▶ _Exercise brief_
Render the material below as a JSON list of strings, one string per line, and skip blank lines. Leave the pictures out.

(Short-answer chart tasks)
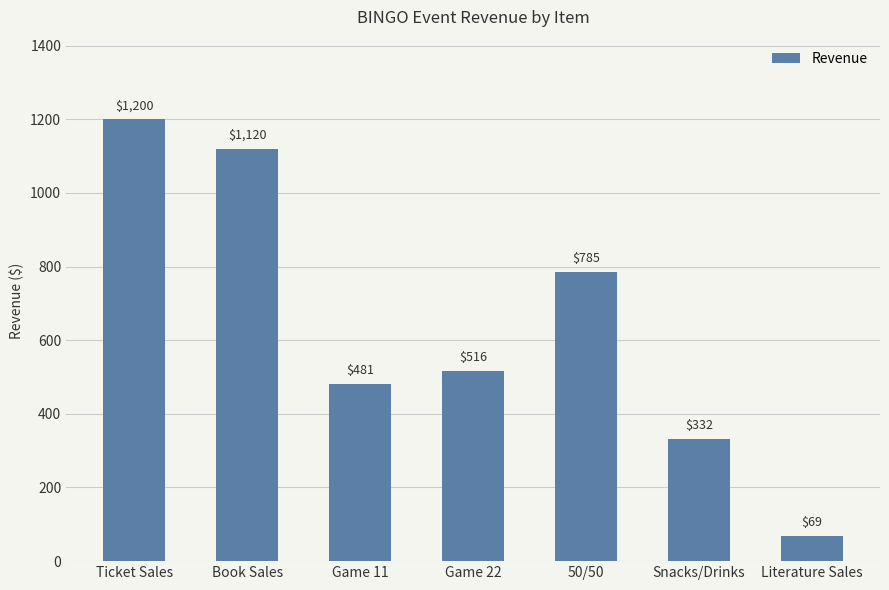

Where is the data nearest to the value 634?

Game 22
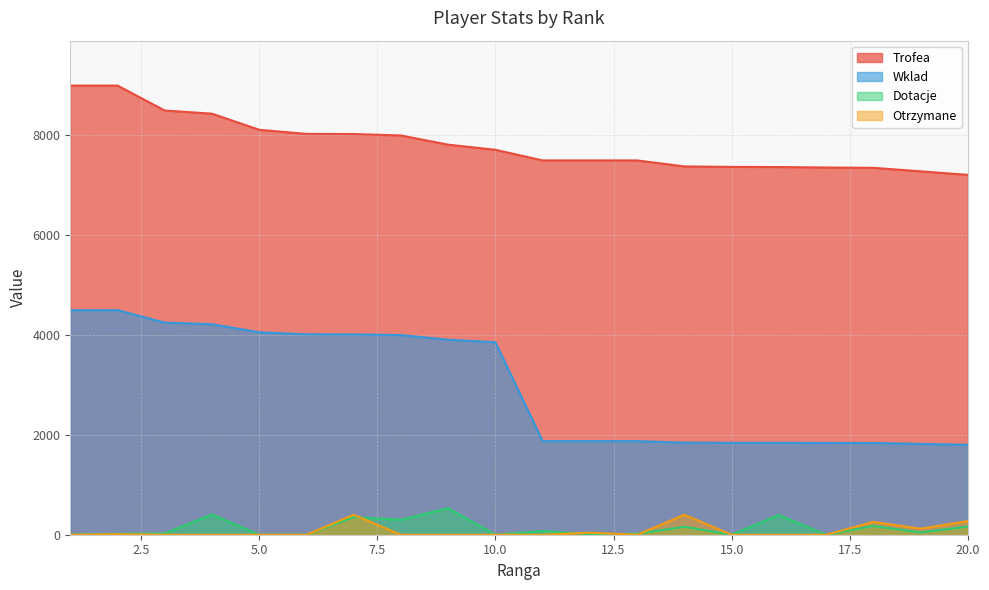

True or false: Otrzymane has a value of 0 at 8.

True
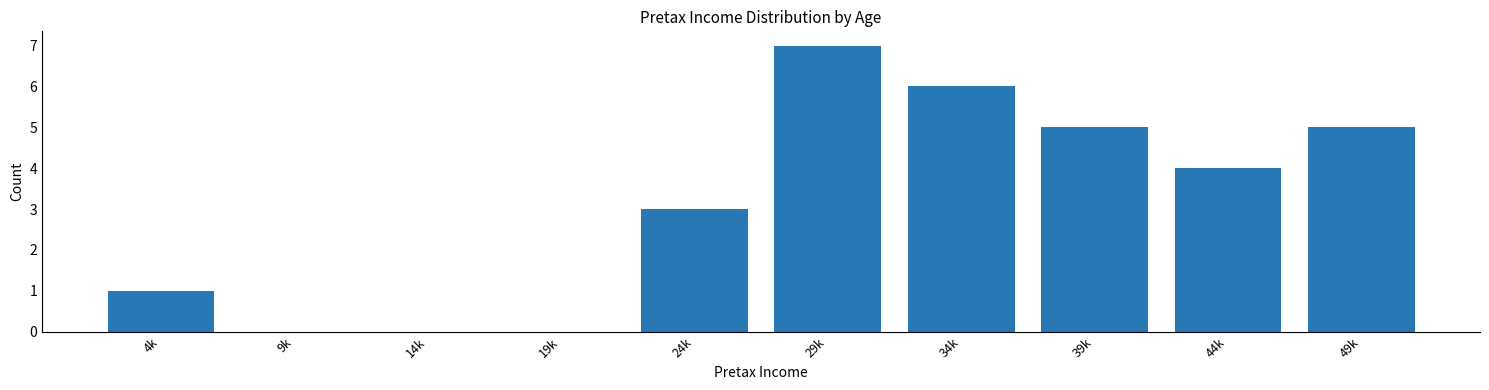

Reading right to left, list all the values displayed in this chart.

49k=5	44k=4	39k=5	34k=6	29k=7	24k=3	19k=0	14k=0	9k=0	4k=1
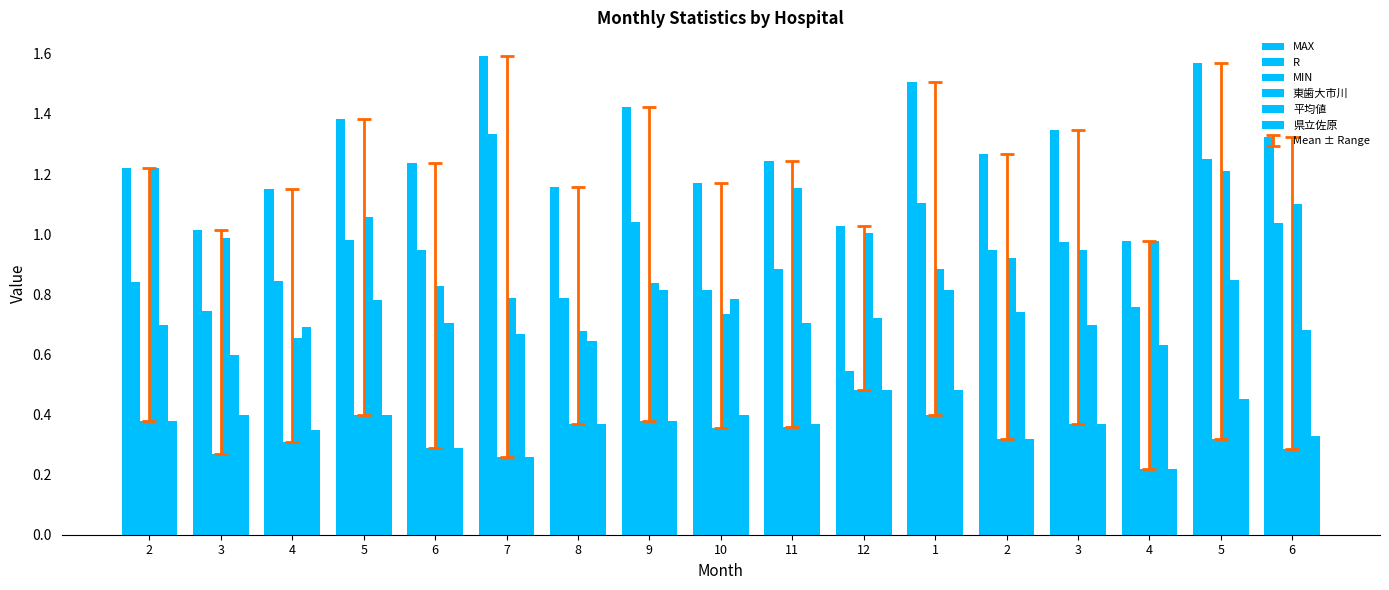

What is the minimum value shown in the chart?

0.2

▶ _Solution for this exercise_
[
  "Where is the data nearest to the value 634?",
  "Game 22",
  "True or false: Otrzymane has a value of 0 at 8.",
  "True",
  "Reading right to left, list all the values displayed in this chart.",
  "49k=5\t44k=4\t39k=5\t34k=6\t29k=7\t24k=3\t19k=0\t14k=0\t9k=0\t4k=1",
  "What is the minimum value shown in the chart?",
  "0.2"
]